### WORK INSTRUCTIONS:
Take the data below and extract the lines from the one with "August 2026 07:53" to the one with "Von Sucht bis zur seelisc", inclusive, exactly as written.

### STUDY MATERIAL:
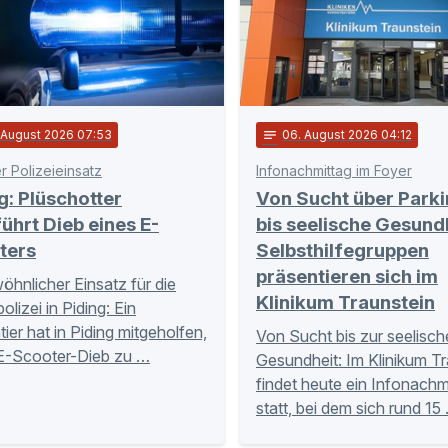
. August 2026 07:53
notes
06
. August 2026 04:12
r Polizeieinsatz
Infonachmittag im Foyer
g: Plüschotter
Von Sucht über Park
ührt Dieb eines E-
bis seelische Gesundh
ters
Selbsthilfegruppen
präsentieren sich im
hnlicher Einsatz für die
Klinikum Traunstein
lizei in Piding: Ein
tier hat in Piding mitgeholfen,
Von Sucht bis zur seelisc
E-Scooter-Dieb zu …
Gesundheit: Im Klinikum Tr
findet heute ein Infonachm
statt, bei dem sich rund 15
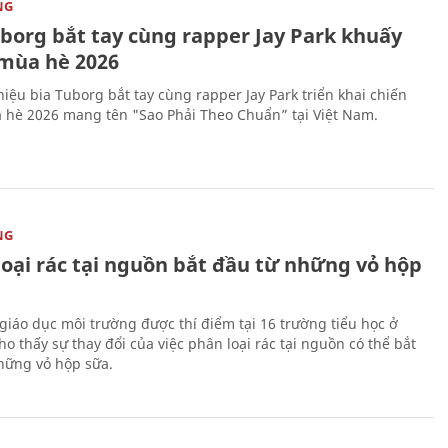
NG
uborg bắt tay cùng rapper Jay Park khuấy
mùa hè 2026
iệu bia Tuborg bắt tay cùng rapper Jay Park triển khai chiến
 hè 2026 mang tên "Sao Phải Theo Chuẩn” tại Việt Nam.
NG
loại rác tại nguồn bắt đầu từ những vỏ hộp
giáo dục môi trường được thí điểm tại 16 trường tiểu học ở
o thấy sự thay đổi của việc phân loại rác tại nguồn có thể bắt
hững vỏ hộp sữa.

...

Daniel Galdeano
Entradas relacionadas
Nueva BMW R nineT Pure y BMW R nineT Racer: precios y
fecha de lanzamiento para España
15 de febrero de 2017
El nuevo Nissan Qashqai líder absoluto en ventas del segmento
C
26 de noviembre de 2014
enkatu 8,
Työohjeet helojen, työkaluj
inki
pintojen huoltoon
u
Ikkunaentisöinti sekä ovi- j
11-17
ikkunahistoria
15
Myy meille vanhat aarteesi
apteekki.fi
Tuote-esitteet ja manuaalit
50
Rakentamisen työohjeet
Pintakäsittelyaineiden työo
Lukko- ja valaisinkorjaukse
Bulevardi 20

### EXPECTED ANSWER:
. August 2026 07:53
notes
06
. August 2026 04:12
r Polizeieinsatz
Infonachmittag im Foyer
g: Plüschotter
Von Sucht über Park
ührt Dieb eines E-
bis seelische Gesundh
ters
Selbsthilfegruppen
präsentieren sich im
hnlicher Einsatz für die
Klinikum Traunstein
lizei in Piding: Ein
tier hat in Piding mitgeholfen,
Von Sucht bis zur seelisc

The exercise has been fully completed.